Still, the Pacers' approach to Tuesday's game will be revealing. They have an opportunity to wrap their collective hands around the Knicks' collective throat and squeeze, but they have not ridden momentum well in the recent past. The back-to-back-to-back set of victories in February that came courtesy of NBA schedule-makers after the game against Chicago had been postponed was followed by homecourt losses to Toronto and Brooklyn. The four-game sweep of the Western Conference trip late in the season led to losing five of their last six regular season games. The 2-0 lead in their first round series led to two double-figure losses in Atlanta.
It's human nature to relax when things are going well, but teams that contend for championships have to overcome the foibles of human nature. These Pacers are underdogs with homecourt advantage and, it could be argued, happen to be the better team.
Vegas odds-makers had the Knicks a nearly 2-1 favorite to win this series before Sunday, and virtually all of the national analysts were going with the Knicks as well. That group included Jalen Rose, a former Pacer and Knick, who picked the Knicks in six. ESPN columnist Bill Simmons thought the Knicks could get it done in five. It was understandable; they are the higher-seeded team and finished the season strong, while the Pacers floundered at the end.
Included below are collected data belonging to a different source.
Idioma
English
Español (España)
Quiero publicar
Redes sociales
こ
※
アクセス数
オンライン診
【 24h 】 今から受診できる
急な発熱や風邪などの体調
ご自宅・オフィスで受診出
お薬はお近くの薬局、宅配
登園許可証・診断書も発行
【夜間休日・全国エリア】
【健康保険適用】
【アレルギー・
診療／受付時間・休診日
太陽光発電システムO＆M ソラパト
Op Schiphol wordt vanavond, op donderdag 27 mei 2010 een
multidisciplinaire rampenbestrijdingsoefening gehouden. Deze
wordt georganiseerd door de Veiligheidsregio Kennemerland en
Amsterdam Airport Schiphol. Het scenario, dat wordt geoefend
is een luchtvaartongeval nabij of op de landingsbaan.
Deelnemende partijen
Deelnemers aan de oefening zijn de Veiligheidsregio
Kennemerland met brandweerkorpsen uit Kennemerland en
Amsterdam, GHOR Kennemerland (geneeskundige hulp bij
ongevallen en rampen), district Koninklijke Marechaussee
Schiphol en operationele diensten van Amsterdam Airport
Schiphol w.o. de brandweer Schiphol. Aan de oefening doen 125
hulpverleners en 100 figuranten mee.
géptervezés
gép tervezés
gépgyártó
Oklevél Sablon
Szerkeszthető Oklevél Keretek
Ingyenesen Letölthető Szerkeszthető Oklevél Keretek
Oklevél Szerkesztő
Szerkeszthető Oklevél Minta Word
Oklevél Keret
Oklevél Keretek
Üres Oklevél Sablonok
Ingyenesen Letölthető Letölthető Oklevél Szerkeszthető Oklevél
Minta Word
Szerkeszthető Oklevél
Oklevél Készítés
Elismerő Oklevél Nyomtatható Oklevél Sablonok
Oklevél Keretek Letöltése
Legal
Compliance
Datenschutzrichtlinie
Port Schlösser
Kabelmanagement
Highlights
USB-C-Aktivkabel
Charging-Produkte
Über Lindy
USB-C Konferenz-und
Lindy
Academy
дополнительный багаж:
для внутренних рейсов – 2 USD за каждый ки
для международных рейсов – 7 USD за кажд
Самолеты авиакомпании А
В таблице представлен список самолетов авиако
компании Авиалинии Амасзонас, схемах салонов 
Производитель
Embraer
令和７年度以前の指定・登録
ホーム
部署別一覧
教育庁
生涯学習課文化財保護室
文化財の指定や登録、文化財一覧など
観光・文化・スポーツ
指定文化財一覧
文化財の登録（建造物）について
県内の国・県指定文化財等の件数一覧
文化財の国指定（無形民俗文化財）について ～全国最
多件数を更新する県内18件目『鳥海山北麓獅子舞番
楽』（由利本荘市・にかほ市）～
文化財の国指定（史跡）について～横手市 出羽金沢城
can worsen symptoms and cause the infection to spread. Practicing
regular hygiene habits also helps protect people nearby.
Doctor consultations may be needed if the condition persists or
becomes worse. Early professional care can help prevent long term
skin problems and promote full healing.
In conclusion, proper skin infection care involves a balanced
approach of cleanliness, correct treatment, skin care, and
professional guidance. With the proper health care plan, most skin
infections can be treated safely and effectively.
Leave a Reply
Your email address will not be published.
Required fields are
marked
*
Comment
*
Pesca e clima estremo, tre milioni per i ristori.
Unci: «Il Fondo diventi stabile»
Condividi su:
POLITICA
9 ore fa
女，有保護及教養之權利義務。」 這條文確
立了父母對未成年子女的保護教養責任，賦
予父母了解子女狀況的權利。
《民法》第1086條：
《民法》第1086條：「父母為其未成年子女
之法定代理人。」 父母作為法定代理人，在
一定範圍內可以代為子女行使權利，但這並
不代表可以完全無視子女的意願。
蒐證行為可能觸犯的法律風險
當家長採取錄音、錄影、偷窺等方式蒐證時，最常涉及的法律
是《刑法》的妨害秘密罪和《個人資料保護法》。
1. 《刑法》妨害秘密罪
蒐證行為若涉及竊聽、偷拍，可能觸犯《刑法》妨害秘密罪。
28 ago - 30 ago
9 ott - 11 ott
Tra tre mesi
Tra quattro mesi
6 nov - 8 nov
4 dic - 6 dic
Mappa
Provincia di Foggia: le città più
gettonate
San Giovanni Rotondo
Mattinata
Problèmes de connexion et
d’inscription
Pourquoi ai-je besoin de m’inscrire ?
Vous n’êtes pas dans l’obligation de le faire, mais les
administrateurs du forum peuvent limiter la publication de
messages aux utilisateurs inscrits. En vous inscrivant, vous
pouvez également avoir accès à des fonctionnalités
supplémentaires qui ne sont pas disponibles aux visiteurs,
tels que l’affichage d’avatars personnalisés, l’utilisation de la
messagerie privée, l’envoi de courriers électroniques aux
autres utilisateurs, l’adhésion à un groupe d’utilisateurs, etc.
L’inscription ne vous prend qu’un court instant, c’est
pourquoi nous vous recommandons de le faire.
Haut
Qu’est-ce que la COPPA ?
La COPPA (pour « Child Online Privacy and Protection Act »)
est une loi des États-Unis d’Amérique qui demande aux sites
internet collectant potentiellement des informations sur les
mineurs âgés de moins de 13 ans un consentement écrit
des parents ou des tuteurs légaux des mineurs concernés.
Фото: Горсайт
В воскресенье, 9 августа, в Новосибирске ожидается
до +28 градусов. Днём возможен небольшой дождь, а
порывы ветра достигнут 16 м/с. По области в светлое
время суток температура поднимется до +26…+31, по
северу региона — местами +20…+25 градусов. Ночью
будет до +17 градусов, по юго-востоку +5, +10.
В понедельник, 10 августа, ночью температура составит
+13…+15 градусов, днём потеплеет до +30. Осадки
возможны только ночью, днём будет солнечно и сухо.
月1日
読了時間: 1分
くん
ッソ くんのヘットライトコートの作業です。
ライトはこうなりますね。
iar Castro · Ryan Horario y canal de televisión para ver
Sunday's game, however, cast a different light on the series. Suddenly, the fact the Pacers were the NBA's best rebounding team, and the best at defending the paint and the three-point line – all statistical facts, not theories – during the regular season seems to matter. Suddenly, the Pacers' youth seems an asset rather than a liability. They have just one active player on their roster older than 27, while the Knicks have just one player younger than 27. And yet the Pacers were the more poised team on Sunday, and certainly the most energetic, even by the Knicks' admission.
If the Pacers can continue to flummox Carmelo Anthony, who has shot a combined 35-of-94 against them this season, it's difficult to see how the Knicks can win. And Anthony appears flummox-able. He's hit just 35-of-110 shots in his previous four games, going back to Game 4 of New York's series with Boston. He's also has a sore left shoulder, courtesy of Kevin Garnett in Game 5 of that series, and wore a brace to protect it on Sunday. The Knicks do not have the Pacers' offensive balance, so they tend to go as Anthony goes. With him not going well, they've failed to score 90 points in any of their six games against the Celtics, and they needed a 30-point fourth quarter to get to 95 on Sunday.
No question, pressure is mounting quickly on the Knicks, as it can only mount in New York. The New York Post, which trades on cheap shots better than any newspaper in the country, played off Sunday's Cinco de Mayo celebration with a back page headline that took dead aim at Anthony: “Stinko De Melo.”
Some Knicks hinted following Sunday's game that the Pacers had been exceptionally physical with Anthony, and even gone after his sore shoulder. The Pacers were not buying that accusation.
“I'm going to stand my ground,” George said. “(But) I'm not a player to go after injuries or try to hurt guys. I want the best out of Melo. I don't want to hurt Melo and limit him.”
The Pacers, in fact, did not believe they were particularly physical with anyone on Sunday. Both teams were called for 21 fouls, but the postgame commentary from New York's locker room and the newspapers was to credit the Pacers for being so rugged.
“I don't think we're playing any different than we've played all year,” West said, shrugging. “You know? Maybe people haven't seen us play much. We're not playing any different than we've been playing. Yesterday's game, we've played like that 50 times this year.”
Play like it a few more times, and the Pacers will be playing in the Eastern Conference Finals.